Robert VentrescaFrom Fascism to Democracy: Culture and Politics in the Italian Election of 1948 (Toronto: University of Toronto Press, 2004)
L’élection italienne du 18 avril 1948 a clairement marqué le passage de l’Italie d’un État fasciste à une république démocratique. Plus de 90 p. 100 des électeurs s’étaient alors prévalus de leur droit de vote et une majorité d’entre eux avait porté au pouvoir les démocrates chrétiens de centre droit. Ce résultat avait surpris de nombreux observateurs, qui s’étaient attendus plutôt à une victoire du Bloc du peuple, puisque celui-ci était formé des partis socialiste et communiste qui avaient dominé la scène politique depuis la chute de Mussolini. La gauche rejeta la responsabilité de sa défaite sur l’intervention des Américains et de l’Église catholique.

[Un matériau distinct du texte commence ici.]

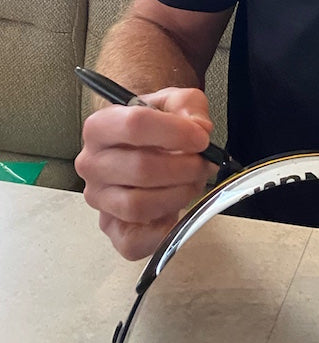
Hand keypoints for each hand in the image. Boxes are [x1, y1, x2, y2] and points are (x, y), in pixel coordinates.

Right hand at [74, 87, 213, 260]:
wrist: (144, 143)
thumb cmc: (157, 122)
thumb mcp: (175, 101)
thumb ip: (189, 106)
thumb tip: (198, 131)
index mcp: (99, 126)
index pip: (135, 125)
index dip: (176, 132)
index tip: (201, 138)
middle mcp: (91, 164)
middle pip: (140, 168)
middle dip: (184, 167)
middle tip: (203, 164)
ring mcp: (99, 198)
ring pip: (138, 205)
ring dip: (177, 195)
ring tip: (192, 183)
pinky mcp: (110, 227)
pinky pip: (132, 241)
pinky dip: (161, 231)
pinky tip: (176, 212)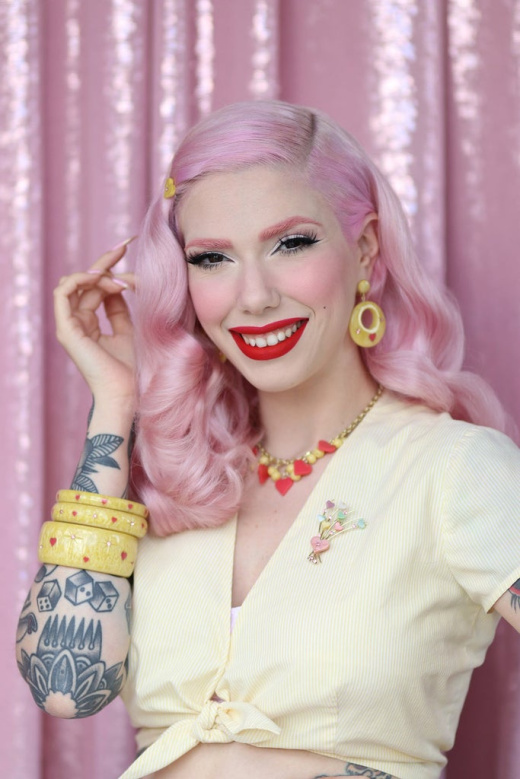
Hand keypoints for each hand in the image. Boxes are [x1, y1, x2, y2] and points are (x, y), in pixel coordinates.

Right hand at [53, 240, 137, 406]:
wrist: (126, 393)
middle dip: (105, 262)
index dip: (111, 268)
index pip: (95, 288)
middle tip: (125, 245)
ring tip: (120, 278)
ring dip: (97, 273)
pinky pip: (63, 293)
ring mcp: (69, 326)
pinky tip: (104, 279)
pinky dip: (81, 280)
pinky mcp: (66, 329)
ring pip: (73, 283)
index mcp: (89, 324)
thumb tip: (120, 283)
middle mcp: (76, 323)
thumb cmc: (132, 368)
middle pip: (85, 282)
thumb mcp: (129, 330)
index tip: (129, 249)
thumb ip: (120, 308)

Presque la moitié de l’électorat se montra mécontente de l’issue de l’élection. C’est ainsi que s’ancra fermement dans les mœurs électorales italiennes la tradition de former des gouvernements de centre droit instables tout en votant pour les communistes afin de protester contre la nature générale de la politique italienne.
Alors que des études antérieures ont fait ressortir l’aspect politique de cet événement, Robert Ventresca l’aborde plutôt comme un « artefact culturel ». Il a réalisé une synthèse des ouvrages déjà écrits sur le sujet, a mené ses propres recherches et a combiné le tout en recourant aux méthodes de l’histoire politique, religieuse, diplomatique et culturelle afin de produire une « histoire totale » de l’élection de 1948. Il la décortique selon une approche non seulement descendante, mais aussi ascendante, ce qui est encore plus impressionnant. Il tient compte de facteurs sociaux et psychologiques que personne n’avait encore examinés. Dans un des chapitres clés de son livre, Robert Ventresca se penche sur l’appel à la « religion localisée » et à la piété populaire que lancèrent les forces catholiques et il cherche à comprendre la signification des nombreuses apparitions de la Vierge Marie aux croyants durant la campagne préélectorale. Il montre que les Italiens ne devraient pas poser en victimes de l’issue de l’élection et de ses conséquences à long terme, car ce sont les électeurs moyens eux-mêmes qui ont déterminé les résultats du scrutin et défini pour les décennies ultérieures la nature de la culture politique italienne. Les Italiens méprisent sans doute la politique, mais ils la vivent avec passion, une constatation qui permet de comprendre la ténacité et la durabilité du système politique italien.